There is still two feet or more of snow in the woods, so we all strapped on our snowshoes. In truth, the trail was hard enough packed that we could have made it up the mountain without shoes, however if you stepped off the trail you found yourself sinking in, up to your knees, "Post-holing". Also is was icy enough the the metal teeth in the snowshoes proved necessary since almost none of us had crampons.
The trail starts out simple enough, which was probably a good thing for me. It was nice to have a half mile to get use to my new snow shoes before things became steep. On this trip I have brought my altimeter. The trail-head is at 1300 ft and the summit is at 2781 ft. As the trail become steeper and people asked the question "how much further?", I could tell them the elevation. This is a very realistic measurement of progress, because it is always going up, it is amazingly accurate, and elevation is really what determines effort.
We stopped at a few overlooks on the way up, which came after the steepest section of trail, but finally reach our campsite. The campsite is only about 10 meters from the peak, but some scout choose to stop there, pitch their tents and make supper with out going straight to the top.
The top was crystal clear and the view of Moosilauka, to the east of us was spectacular! The snow encrusted peaks of the Whites still look like they are in the heart of a deep and epic freeze (but spring is upon us!).
The temperature dropped to about 15o over night. In the evening Matt lite a fire. But in the winter it is hard to judge what wood really is dry. It may feel dry, and even easily break due to it being to cold. So our fire tended to smolder as the wood thawed and the water came out of the bark. Still, we enjoyed the fire for awhile. Jack took us back up to the peak to look at stars for awhile. It is a dark, moon-less night, but Saturn and ten thousand stars are with us. But is has been a long day and it is cold and windy here on the peak - and so to bed.

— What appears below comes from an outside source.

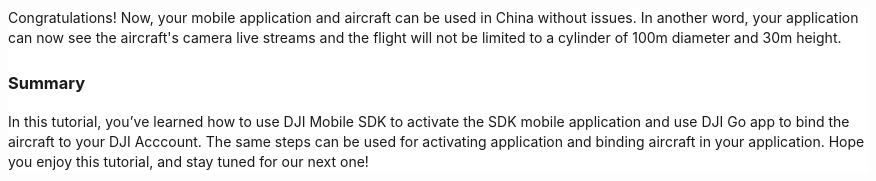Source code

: Congratulations! Now, your mobile application and aircraft can be used in China without issues. In another word, your application can now see the aircraft's camera live streams and the flight will not be limited to a cylinder of 100m diameter and 30m height.

### Summary

In this tutorial, you’ve learned how to use DJI Mobile SDK to activate the SDK mobile application and use DJI Go app to bind the aircraft to your DJI Acccount. The same steps can be used for activating application and binding aircraft in your application. Hope you enjoy this tutorial, and stay tuned for our next one!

I am testing out a new tent tonight. It is really for warmer weather, but it is all I have. I am also using my new air-pad (crash-pad), which I received for Christmas. Although I am laying on snow with lumps of ice in it (we dug out a shelf in the slope to pitch our tent on), it is very comfortable. I also have a new hat with ear flaps. Given that it was a cold night with wind howling, and we are camped just a few meters below the summit, I slept well.
The first light in the morning is amazing! The sun rises just to the left of Moosilauke, off over towards Franconia Notch. The air is clear and snow shimmers in the sunlight. Most of us have found our toes and/or boots stiff, and end up trotting up and down the ridge a few times to warm up. On the ridge we speculate as to which mountains we see. Then after breakfast we break camp, shoulder our packs and head down.
It took us a bit over three hours to climb the 2 miles, 1500 feet up. We descend in about half that time. By the time we reach the trail-head it feels like spring is upon us again. The day is warm and the snow is melting.